Tuesday, March 27, 2012

JustOneDB - NEWSQL looks like Postgresql

I was browsing around some of the add-ons available on Heroku and discovered a NEWSQL style database called JustOneDB. The interesting thing is that to your application, it looks and acts just like Postgresql, but has more of a NOSQL style back end. Of course, that's kind of the whole purpose of NEWSQL anyway, but pretty interesting none the less.

There is a lot of information available on the project yet, but they tie in with Heroku and AppHarbor. I did find an entry on Bloor Research that has a section talking about JustOneDB.

Here's a small section out of their technical data sheet. It looks like they are using a very different storage architecture that may be very compelling. One of the very interesting things their back end apparently provides is fully indexed query performance with actually requiring indexes. Cool. It look like this is a commercial product. Too bad, it would be fun to take a look at how they are doing all of their cool things :)
JustOneDB uses a unique storage model which is neither row nor column based; but instead stores data by relationship. Data is duplicated and compressed along each relationship such that every query encounters data arranged in optimal spatial locality for a given query.

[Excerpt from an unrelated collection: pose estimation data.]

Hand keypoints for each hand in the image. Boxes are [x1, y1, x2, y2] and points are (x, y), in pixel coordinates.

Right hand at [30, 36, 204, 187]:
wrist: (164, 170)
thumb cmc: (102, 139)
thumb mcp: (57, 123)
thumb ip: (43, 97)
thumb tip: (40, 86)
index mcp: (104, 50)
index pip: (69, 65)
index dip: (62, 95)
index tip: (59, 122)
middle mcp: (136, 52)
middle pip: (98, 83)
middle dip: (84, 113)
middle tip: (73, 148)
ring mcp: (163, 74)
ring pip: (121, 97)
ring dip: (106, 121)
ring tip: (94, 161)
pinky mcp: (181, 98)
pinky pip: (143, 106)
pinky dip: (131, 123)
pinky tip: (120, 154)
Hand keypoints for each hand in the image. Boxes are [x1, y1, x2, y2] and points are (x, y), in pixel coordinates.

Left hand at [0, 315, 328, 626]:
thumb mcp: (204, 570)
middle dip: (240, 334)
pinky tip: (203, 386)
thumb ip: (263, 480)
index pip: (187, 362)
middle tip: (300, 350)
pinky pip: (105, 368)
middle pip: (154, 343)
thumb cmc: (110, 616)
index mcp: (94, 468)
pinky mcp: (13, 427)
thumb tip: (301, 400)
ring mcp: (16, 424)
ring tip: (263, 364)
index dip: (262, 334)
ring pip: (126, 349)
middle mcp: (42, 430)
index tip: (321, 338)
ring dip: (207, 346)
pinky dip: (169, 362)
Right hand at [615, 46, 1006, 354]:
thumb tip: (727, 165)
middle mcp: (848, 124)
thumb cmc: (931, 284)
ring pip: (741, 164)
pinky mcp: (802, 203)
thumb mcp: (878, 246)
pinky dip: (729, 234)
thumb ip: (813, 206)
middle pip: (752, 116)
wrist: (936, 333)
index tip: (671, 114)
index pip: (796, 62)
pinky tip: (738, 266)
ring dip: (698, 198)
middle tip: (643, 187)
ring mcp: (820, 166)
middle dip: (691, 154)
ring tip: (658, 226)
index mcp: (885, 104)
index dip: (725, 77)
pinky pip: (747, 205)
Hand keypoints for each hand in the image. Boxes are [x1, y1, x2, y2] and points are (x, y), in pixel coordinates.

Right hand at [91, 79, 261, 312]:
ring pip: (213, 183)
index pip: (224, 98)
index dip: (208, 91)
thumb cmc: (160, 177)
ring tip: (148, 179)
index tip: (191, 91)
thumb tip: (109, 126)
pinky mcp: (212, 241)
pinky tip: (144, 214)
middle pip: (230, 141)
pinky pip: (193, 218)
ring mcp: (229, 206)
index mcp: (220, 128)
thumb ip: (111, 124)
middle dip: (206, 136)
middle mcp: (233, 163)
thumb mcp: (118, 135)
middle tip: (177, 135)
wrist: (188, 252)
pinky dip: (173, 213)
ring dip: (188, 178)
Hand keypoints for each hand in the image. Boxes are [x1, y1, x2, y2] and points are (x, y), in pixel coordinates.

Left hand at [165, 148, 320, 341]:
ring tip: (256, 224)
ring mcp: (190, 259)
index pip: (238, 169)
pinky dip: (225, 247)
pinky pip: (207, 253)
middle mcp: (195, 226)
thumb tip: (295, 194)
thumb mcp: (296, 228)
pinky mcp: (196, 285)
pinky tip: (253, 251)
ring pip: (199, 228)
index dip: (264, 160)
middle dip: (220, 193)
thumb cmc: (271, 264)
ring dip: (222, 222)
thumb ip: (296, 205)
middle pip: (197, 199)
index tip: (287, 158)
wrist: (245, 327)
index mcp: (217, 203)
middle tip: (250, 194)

This allows JustOneDB to fully exploit the virtuous characteristics of modern hardware such as CPU cache pre-fetch, bulk transfer rates and multiple core architectures to achieve stellar performance on a modest hardware footprint.

  - Craig

Tuesday, March 13, 2012

How Eventual is Eventual Consistency? Probablistic Bounded Staleness (PBS)

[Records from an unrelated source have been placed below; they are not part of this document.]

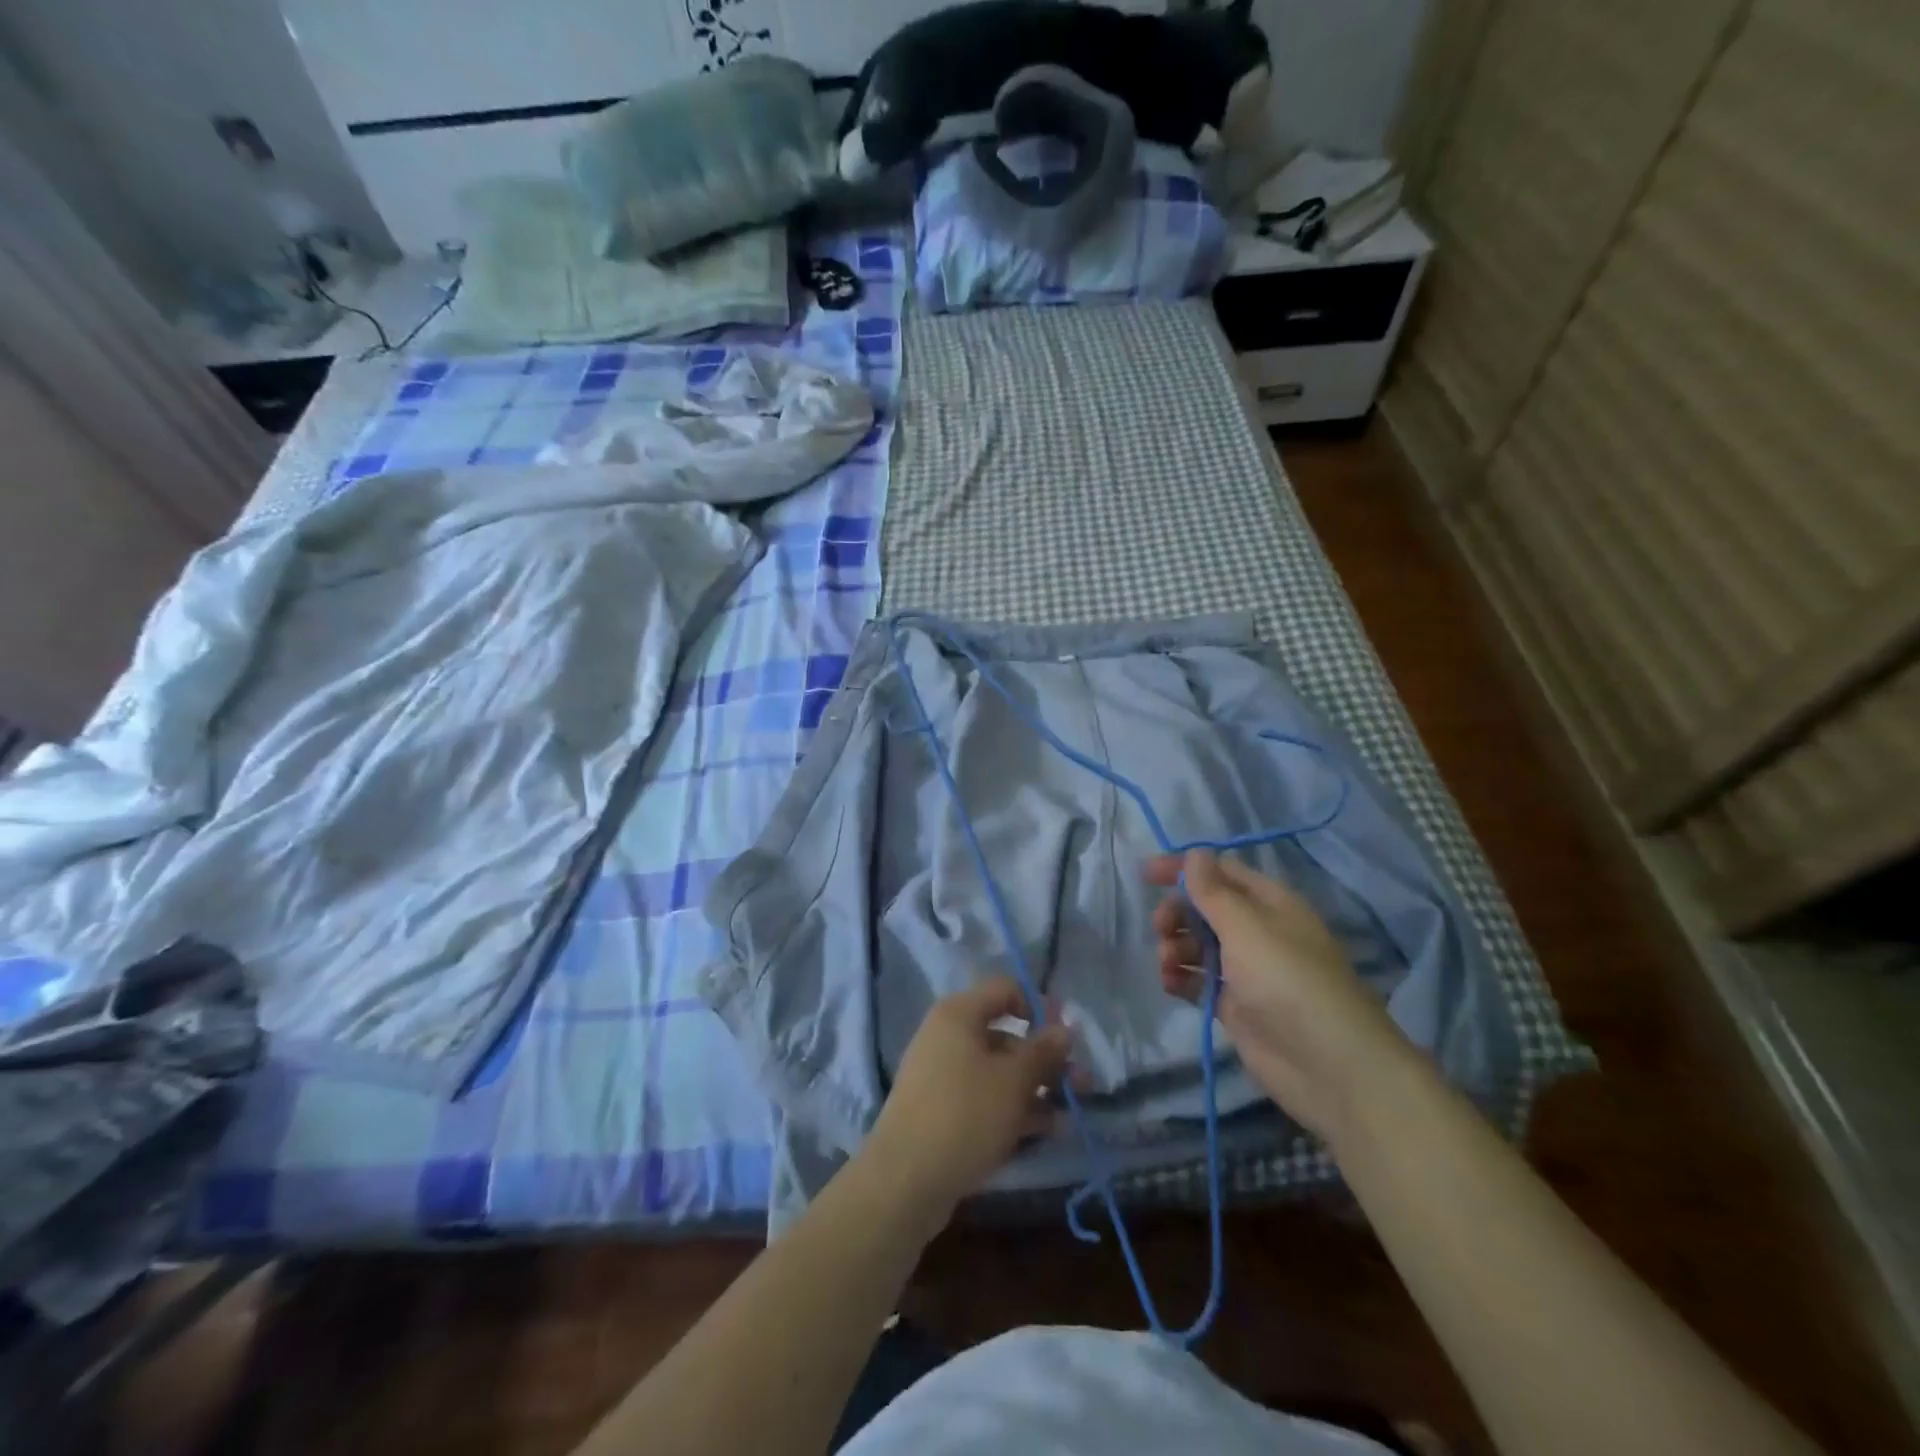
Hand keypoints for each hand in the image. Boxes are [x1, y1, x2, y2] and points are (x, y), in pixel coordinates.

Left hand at [862, 977, 1072, 1234]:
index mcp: (959, 1015)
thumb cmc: (964, 1114)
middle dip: (1046, 1058)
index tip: (1068, 1034)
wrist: (904, 1181)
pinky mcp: (944, 1112)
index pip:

So I came across this article on eventual consistency on dzone and thought I'd pass it along. I comes from a Riak meetup from last month and talks about calculating what eventual consistency means on dynamo style systems. It's really quite interesting and comes with a link for a calculator. The idea is that if you switch from N=3, R=W=1 to N=2, R=2, N=1 system, how does that effect consistency and at what point in time could you reasonably expect your data to be perfectly consistent.